Opening the batting, Babar scored a fifty in his first game of the season, anchoring a low run-chase of 121 against Sylhet Strikers on a tricky Mirpur surface. At 39-6, Rangpur looked down and out before Babar stitched an unbeaten 86-run partnership with Azmatullah Omarzai to take his team to victory.
The next game was a disappointment as he struggled his way to two off eight balls in a run-chase of 161. Rangpur lost the game by 28 runs.
Two games into the season, Babar’s tally read 58 off 57 balls. Recently, Pakistan had moved him down to No.3 in the T20I side with an aim to get quicker starts than the pair of Rizwan and Babar would usually provide. With a strike rate of just about run-a-ball in the first two games of BPL 2024, voices questioning Babar’s quality as a T20 batter started getting louder again.
Run-scoring has never been a concern for the former Pakistan captain, even in the shortest format.

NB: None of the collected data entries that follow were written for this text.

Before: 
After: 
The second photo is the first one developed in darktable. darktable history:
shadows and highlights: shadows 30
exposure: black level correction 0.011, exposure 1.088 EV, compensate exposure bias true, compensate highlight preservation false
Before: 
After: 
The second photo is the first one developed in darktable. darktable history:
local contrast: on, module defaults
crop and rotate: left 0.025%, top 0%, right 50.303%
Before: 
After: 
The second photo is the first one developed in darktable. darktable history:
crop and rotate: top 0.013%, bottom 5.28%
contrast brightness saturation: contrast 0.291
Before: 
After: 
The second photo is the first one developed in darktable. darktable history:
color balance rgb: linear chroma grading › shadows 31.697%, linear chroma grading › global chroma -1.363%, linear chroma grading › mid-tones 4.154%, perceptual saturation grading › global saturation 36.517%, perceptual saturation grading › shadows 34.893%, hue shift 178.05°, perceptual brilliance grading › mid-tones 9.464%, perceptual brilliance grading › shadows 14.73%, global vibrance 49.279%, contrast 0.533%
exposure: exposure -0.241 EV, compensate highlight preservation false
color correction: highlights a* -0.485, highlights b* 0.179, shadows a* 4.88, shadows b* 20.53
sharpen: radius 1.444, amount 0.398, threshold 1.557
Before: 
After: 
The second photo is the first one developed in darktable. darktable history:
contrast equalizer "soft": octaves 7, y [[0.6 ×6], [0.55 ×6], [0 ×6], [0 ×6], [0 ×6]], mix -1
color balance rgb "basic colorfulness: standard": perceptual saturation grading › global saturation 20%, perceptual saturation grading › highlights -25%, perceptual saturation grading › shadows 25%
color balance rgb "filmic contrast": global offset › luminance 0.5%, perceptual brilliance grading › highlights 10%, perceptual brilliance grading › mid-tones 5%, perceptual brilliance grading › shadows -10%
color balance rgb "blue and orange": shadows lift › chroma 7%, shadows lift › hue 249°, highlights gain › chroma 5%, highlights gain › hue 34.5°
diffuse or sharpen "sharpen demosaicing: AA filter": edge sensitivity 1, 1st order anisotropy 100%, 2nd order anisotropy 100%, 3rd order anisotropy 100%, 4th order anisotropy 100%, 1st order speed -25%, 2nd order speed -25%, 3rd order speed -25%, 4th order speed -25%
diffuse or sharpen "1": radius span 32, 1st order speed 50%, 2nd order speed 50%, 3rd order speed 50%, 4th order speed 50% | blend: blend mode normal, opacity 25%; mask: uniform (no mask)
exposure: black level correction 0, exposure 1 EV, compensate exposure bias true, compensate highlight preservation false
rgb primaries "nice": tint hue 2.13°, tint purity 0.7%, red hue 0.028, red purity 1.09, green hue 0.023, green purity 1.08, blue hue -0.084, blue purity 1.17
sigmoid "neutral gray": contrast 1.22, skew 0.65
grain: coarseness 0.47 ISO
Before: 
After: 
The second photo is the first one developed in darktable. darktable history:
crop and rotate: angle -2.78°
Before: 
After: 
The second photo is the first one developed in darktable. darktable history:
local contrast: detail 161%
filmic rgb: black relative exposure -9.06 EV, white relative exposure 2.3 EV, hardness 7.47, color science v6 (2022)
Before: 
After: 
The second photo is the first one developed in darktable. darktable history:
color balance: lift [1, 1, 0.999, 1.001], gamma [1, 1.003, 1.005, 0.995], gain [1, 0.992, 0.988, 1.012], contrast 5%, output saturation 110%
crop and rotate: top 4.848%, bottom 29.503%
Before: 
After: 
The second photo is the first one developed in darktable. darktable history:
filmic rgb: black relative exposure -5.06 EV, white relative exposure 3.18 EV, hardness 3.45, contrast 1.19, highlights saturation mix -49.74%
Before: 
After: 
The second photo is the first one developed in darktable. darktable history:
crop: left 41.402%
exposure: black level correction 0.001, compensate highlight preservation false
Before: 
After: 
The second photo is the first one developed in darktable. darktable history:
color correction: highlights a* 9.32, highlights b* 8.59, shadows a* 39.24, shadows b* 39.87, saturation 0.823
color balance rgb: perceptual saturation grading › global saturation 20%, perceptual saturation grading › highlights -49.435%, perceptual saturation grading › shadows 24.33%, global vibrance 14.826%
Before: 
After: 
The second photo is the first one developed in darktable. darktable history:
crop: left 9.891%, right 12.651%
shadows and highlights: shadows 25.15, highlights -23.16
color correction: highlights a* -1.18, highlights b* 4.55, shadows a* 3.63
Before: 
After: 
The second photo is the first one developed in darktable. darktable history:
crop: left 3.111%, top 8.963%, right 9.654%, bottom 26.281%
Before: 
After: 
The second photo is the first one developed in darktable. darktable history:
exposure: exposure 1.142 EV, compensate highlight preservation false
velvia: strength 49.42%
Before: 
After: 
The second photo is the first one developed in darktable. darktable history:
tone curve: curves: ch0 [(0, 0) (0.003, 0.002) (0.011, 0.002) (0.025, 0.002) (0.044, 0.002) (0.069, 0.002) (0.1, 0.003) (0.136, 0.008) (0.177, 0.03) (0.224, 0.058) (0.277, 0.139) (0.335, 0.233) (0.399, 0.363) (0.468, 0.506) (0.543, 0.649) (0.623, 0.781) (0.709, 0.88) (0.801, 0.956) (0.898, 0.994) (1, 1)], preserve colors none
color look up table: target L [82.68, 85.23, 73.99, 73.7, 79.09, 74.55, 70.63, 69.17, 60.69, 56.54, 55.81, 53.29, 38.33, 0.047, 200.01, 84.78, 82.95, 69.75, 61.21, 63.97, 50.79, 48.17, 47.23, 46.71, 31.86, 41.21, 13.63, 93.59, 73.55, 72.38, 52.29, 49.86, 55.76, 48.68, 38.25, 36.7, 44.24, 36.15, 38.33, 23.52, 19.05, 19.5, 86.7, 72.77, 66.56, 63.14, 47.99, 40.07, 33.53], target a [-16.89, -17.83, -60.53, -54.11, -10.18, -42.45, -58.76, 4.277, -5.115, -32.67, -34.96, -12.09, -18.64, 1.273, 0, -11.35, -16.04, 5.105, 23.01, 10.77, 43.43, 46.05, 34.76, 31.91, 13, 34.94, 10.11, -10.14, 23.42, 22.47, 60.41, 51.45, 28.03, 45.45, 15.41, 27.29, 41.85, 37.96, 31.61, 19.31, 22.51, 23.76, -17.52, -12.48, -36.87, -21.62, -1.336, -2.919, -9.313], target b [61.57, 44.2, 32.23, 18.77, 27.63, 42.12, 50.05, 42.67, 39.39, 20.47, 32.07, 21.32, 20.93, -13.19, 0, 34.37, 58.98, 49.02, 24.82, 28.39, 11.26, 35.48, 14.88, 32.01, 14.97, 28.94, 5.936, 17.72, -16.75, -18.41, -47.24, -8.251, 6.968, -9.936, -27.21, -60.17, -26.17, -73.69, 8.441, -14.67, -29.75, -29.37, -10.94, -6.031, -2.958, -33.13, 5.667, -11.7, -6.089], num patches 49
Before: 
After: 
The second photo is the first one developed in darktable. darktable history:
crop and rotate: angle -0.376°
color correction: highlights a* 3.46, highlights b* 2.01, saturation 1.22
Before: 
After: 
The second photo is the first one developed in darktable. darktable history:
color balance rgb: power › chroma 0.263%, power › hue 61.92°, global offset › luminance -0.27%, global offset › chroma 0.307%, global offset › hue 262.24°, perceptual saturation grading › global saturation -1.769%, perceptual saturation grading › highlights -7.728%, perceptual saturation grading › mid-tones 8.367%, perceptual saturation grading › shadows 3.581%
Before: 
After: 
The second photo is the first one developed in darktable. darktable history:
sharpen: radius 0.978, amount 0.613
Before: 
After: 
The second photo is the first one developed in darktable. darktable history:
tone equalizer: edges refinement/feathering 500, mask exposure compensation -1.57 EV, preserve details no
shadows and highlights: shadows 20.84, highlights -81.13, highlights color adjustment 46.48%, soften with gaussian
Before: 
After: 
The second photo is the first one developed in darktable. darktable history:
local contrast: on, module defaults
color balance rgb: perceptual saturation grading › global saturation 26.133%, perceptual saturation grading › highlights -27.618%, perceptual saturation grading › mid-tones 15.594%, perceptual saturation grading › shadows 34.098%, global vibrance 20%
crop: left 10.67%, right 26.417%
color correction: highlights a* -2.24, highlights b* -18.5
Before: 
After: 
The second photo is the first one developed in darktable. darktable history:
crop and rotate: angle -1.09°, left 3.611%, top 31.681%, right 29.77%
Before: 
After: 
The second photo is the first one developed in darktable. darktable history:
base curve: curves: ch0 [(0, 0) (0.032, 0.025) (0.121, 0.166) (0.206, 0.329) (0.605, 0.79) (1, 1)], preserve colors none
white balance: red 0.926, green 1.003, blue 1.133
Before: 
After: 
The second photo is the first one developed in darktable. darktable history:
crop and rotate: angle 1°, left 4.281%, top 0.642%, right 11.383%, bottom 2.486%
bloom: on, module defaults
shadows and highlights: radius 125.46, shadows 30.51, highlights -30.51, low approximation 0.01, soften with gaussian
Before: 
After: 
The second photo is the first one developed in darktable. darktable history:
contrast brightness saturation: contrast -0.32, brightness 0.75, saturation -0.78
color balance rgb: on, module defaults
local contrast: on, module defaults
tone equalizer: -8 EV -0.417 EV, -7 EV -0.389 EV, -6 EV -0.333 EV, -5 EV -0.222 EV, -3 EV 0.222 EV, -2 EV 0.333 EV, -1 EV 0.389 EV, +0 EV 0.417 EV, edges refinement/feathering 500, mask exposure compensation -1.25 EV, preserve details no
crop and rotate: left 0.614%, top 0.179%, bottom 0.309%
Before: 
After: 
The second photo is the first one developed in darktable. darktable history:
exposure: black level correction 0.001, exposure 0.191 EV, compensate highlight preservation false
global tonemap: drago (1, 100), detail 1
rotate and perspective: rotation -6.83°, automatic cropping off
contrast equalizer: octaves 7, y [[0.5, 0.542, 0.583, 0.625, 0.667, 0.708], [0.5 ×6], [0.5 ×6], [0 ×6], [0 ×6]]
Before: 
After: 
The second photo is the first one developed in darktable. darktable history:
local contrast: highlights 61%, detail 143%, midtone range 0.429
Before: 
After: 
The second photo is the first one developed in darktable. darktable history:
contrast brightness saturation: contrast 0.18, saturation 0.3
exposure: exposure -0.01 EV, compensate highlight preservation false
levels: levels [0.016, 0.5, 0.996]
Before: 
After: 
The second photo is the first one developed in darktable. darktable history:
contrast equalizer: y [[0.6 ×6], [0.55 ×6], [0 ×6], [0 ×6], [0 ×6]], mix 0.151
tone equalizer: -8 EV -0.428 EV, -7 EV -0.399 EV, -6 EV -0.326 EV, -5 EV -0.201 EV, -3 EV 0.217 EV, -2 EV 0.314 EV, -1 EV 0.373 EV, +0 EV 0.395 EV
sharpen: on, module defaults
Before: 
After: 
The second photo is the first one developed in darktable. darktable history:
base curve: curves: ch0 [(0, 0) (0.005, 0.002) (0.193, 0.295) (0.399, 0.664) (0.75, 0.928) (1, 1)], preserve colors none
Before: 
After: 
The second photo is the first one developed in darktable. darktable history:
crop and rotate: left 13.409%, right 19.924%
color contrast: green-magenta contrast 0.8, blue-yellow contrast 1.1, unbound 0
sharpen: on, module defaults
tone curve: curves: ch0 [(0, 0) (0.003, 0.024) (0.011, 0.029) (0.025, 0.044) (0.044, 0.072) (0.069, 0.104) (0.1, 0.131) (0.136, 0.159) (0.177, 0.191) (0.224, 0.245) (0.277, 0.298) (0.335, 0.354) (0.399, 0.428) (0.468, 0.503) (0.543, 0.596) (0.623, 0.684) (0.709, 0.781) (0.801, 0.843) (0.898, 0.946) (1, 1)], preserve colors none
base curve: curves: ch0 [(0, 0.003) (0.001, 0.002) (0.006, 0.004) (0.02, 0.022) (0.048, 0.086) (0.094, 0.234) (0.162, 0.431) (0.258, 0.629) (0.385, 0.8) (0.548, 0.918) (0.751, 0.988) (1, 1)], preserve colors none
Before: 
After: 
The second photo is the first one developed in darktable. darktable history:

He is on the verge of reaching 10,000 T20 runs at a ridiculous average of 43.72. No one in the history of the format has scored more at a better average.
This puts into perspective Babar’s approach. In a team where only one other batter has averaged 30 so far and only one other batter has managed to score a fifty, Babar was the binding force. He provided solidity, which has far greater importance at the BPL than at other franchise leagues around the globe.
There can be no better representation of the effectiveness of Babar’s ‘slow’ batting than the fact that on each of the five occasions where he scored 35-plus, Rangpur won, and the only time he didn’t, they lost.
His 62 off 46 against Dhaka enabled Rangpur to set 183, 79 more than what was required in the end. His 37 off 36 provided a platform for the finishers to take Rangpur to 165, a par score which proved eight runs too many for Comilla.
Babar finished his campaign with twin 47s – off 37 balls against Sylhet and off 43 balls against Dhaka. On both occasions, Rangpur scored more than 160 batting first as Babar’s reliability allowed other batters in the middle order to take the necessary risks.
With more than half the tournament still to go, Babar is set to be displaced as the highest run-scorer soon. 251 runs at a strike rate of 114.6 in a T20 campaign will not make for pretty reading a few months down the line and will be added to the list of arguments used against his quality as a T20 batter. It won’t belong there, however.